Stored items from a collection
════════

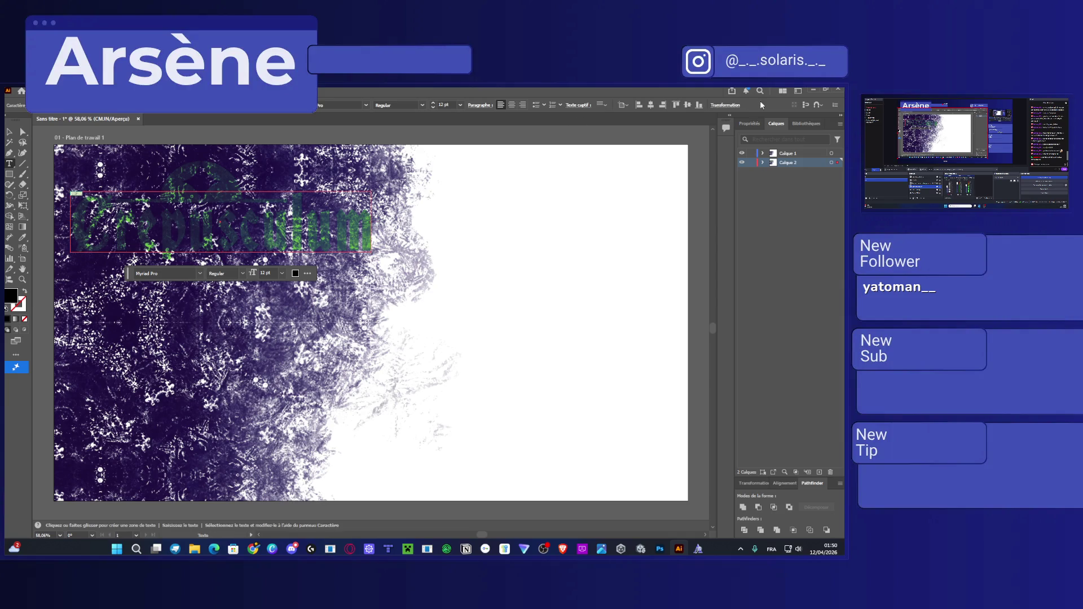
pyautogui.click(754, 123)
pyautogui.click(780, 318)
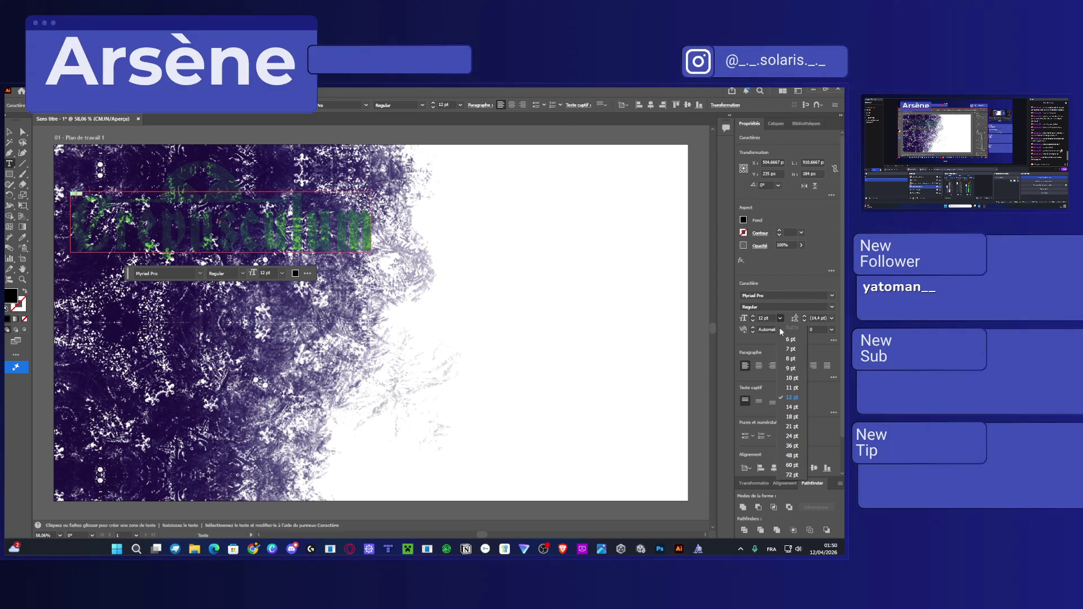
pyautogui.click(793, 475)
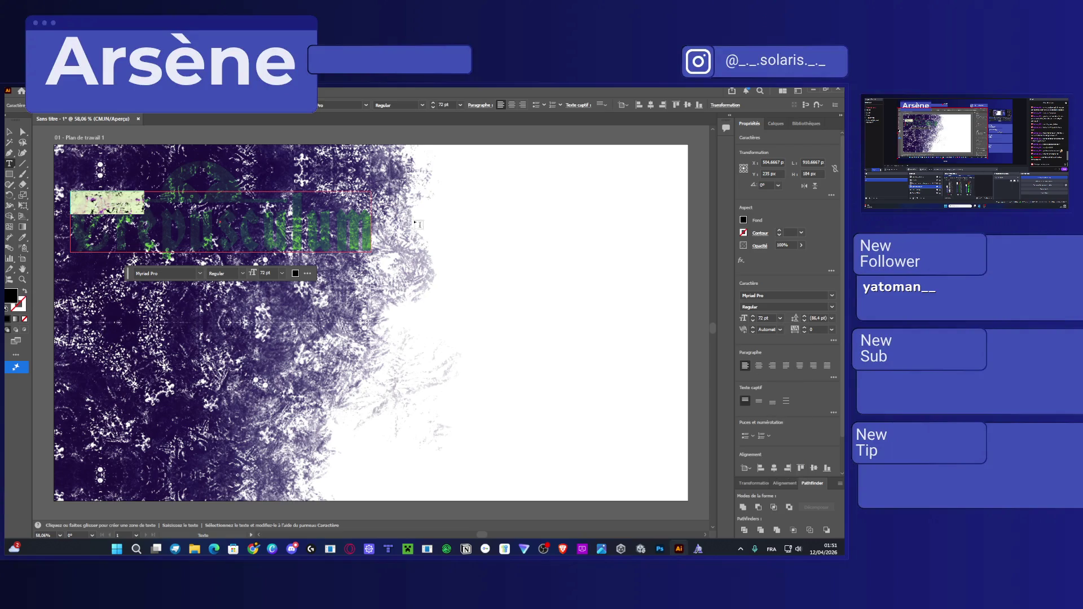
pyautogui.click(9, 133)
# Move the text object into the top layer, Calque 1, in the Layers panel.
pyautogui.click(670, 223)
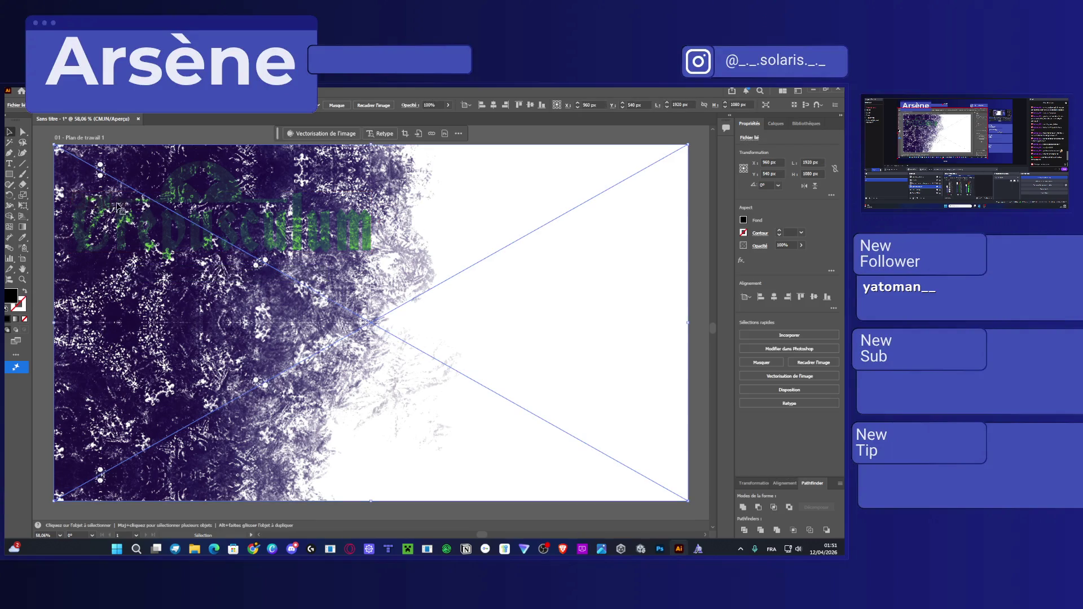
pyautogui.click(777, 123)
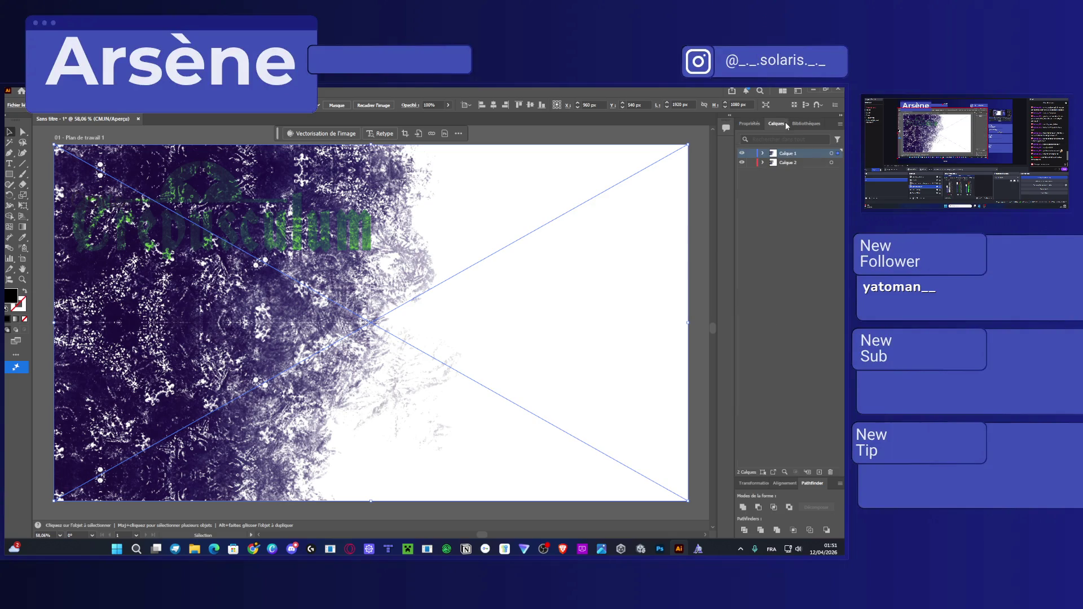
pyautogui.click(763, 154)
pyautogui.click(762, 172)
pyautogui.moveTo(797, 181); pyautogui.dragTo(800, 160)
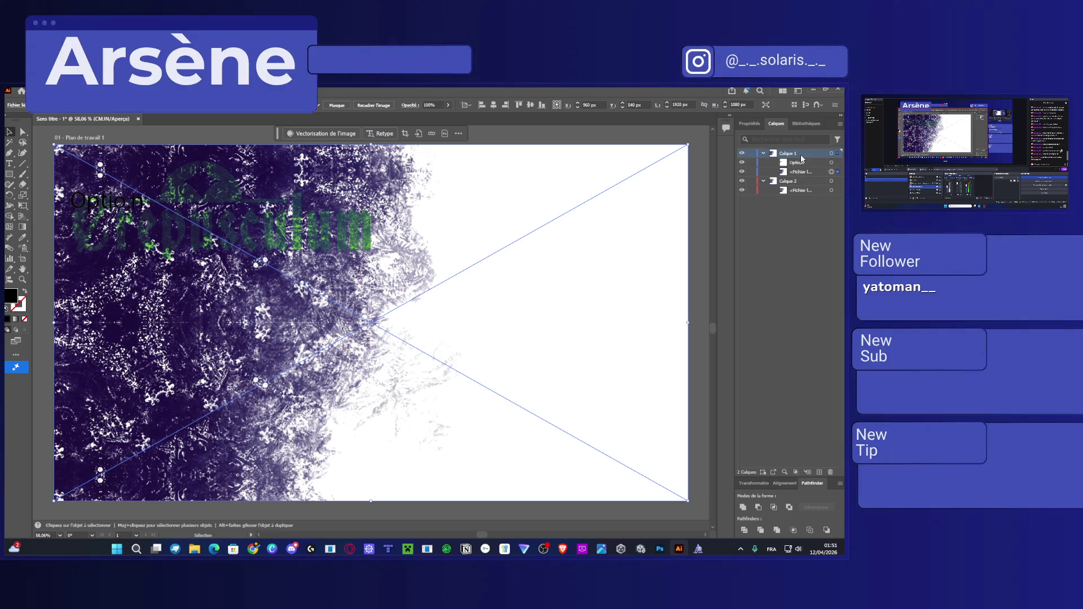
# Correct the title to read 'Option' and raise its font size to 201 pt.
pyautogui.doubleClick(134, 201)
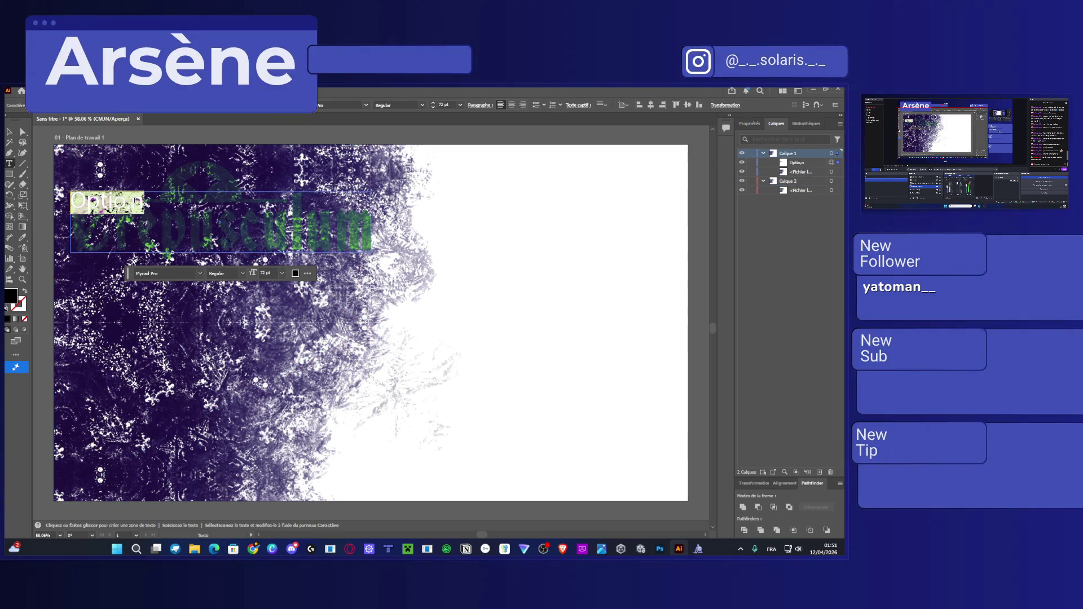
pyautogui.press('BackSpace')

════════

§ **Task**
Omit the pictures and copy the records above exactly.

§ **Written solution**
pyautogui.click(754, 123)
pyautogui.click(780, 318)
pyautogui.click(793, 475)
pyautogui.click(9, 133)
# Move the text object into the top layer, Calque 1, in the Layers panel.
pyautogui.click(670, 223)
pyautogui.click(777, 123)
pyautogui.click(763, 154)
pyautogui.click(762, 172)
pyautogui.moveTo(797, 181); pyautogui.dragTo(800, 160)
# Correct the title to read 'Option' and raise its font size to 201 pt.
pyautogui.doubleClick(134, 201)
pyautogui.press('BackSpace')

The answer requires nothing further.